The Next Big Language

Paulo Pinto pjmlp at progtools.org
Thu Oct 21 23:00:05 PDT 2010


Sorry but all of them are just names for the same thing.

The template metaprogramming that is possibile in C++ is actually due to 
some loopholes
in the language definition. In the old days there were some articles in the 
C++ Report
when this technique was discovered.

D does provide a better way to do template metaprogramming, at least one 
that is more
user friendly.

Java generics are not that good, true. This is mainly to the fact that Sun 
decided to keep
backwards compatibility in the generated code. So actually Java generics are 
not much
more than sintactic sugar.

Eiffel, Modula-3, Ada, C#, F#, Scala all allow for type specialization.

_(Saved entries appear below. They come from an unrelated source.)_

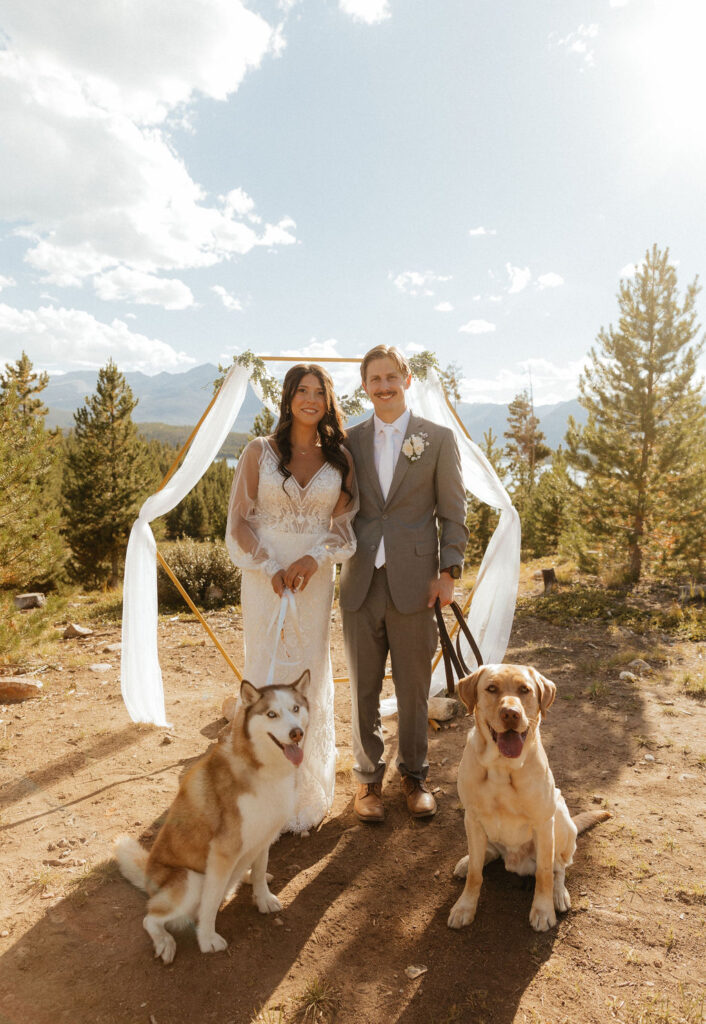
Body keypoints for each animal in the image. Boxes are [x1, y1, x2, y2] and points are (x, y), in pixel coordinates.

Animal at [114, 671, 307, 958]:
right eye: (271, 714)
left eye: (295, 709)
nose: (296, 733)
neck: (263, 769)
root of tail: (149, 879)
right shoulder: (222, 852)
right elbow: (210, 902)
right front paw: (207, 939)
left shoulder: (264, 835)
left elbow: (260, 870)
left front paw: (263, 898)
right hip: (191, 880)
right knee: (150, 918)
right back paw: (164, 942)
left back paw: (246, 876)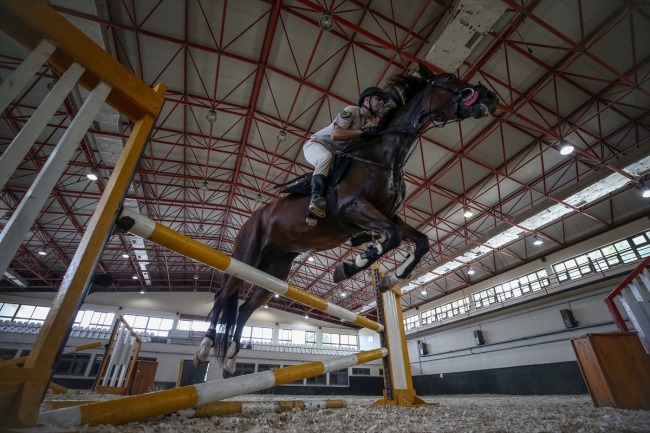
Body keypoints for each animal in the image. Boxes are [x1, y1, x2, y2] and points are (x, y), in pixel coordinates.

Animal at [192, 62, 496, 376]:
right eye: (449, 78)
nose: (489, 96)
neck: (384, 155)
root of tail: (252, 219)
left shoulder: (387, 214)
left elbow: (420, 241)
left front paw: (393, 277)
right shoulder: (353, 208)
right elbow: (393, 238)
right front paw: (351, 266)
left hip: (274, 270)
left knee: (244, 308)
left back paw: (230, 360)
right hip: (247, 255)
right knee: (222, 296)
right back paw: (204, 348)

Not sure if this is the same Wikipedia article that was already discussed 
before
http://en.wikipedia.org/wiki/Generic_programming

Thus the only thing I conced C++ and D templates have over the other 
languages is
the metaprogramming abilities. But there are other languages which 
compensate for
that by offering other languages features to handle similar funcionality.

An example, is what is possible to do with Lisp. And lets not forget that 
optimizing
Lisp compilers can beat Fortran code, which still has very good optimizing 
compilers.

--
Paulo

"Jonathan M Davis" <jmdavisProg at gmx.com> wrote in message 
news:mailman.763.1287705091.858.digitalmars-d at puremagic.com...
> On Thursday, October 21, 2010 12:45:32 Paulo Pinto wrote:
>> Sorry but I still don't get it.
>>
>> Do you mean that the types that erased and the same code is generated?
>>
>> Then let me say that .Net generics get generated on the fly and JITed for
>> each
>> different type.
>>
>> Eiffel and Modula-3 generics also have specific generated code for each
>> type.
>>
>> The major difference regarding C++ code is that the linkers are smarter 
>> and
>> are
>> able to remove duplicates of the generated code for the same set of type
>> arguments.
>
> Whether code gets consolidated really doesn't have anything to do with 
> templates
> - that's purely an optimization, and where exactly you draw the line 
> betwene
> generics and templates could be bit blurry, but they are two very 
> different
> things.
>
> Generics allow for generic code - primarily container types. You're able 
> to use
> multiple types with the same code. Whether duplicate code is generated or 
> not is
> an implementation issue, but most languages that talk about having 
> generics
> don't seem to create full-on new sets of code for each type that you use - 
> or if
> they do, it's completely hidden from the programmer. Java's generics are
> completely a compile-time artifact with the exact same code being 
> generated - it
> just gains you extra type-safety and saves you from explicit casts. I 
> don't know
> exactly how C# does it, but as I understand it, it uses a single 
> definition
> regardless of how many types you use with it but keeps the type 
> information with
> any variables declared of that type (it may JIT specific types on the fly 
> as you
> state - I have no idea). But regardless, they don't actually generate code 
> in
> your executable.
>
> Templates are literally templates for creating code. When you instantiate 
> a
> template, it duplicates the entire definition for the type that it's being
> instantiated for. vector<int> and vector<float> generate two completely 
> separate
> sets of source code. This is not hidden from the programmer. Templates can
> generate different code depending on what they're instantiated with 
> (typically
> template specializations in C++, though D goes beyond that with 
> conditional
> compilation with static if and whatnot). So, even if you're limiting 
> templates
> to container types, you can end up with very different code for 
> instantiations of
> that template (a classic example in C++ being vector<bool>). Template
> metaprogramming goes beyond that to do much crazier stuff with templates, 
> but
> even with out template metaprogramming, you still end up with whole new 
> sets of
> code for each template instantiation. The compiler may choose to optimize 
> some
> of that code and merge definitions where types are the same size, but 
> that's an
> optimization. Templates are literally a code-generation mechanism. They
> therefore can be used for generic code or even could be considered 
> generics, but
> generics do not necessarily generate code.
>
> Now, as I said, C++ and D are the only languages I know of which use 
> templates.
> That doesn't mean that other languages do not. Looking at the wikipedia 
> page on
> template metaprogramming, it lists other languages such as Eiffel and ML, 
> so
> presumably those languages have templates of some kind.
>
> In any case, the key thing about templates is that they are a 
> code-generation
> mechanism. Generics are not (though templates can be used as generics).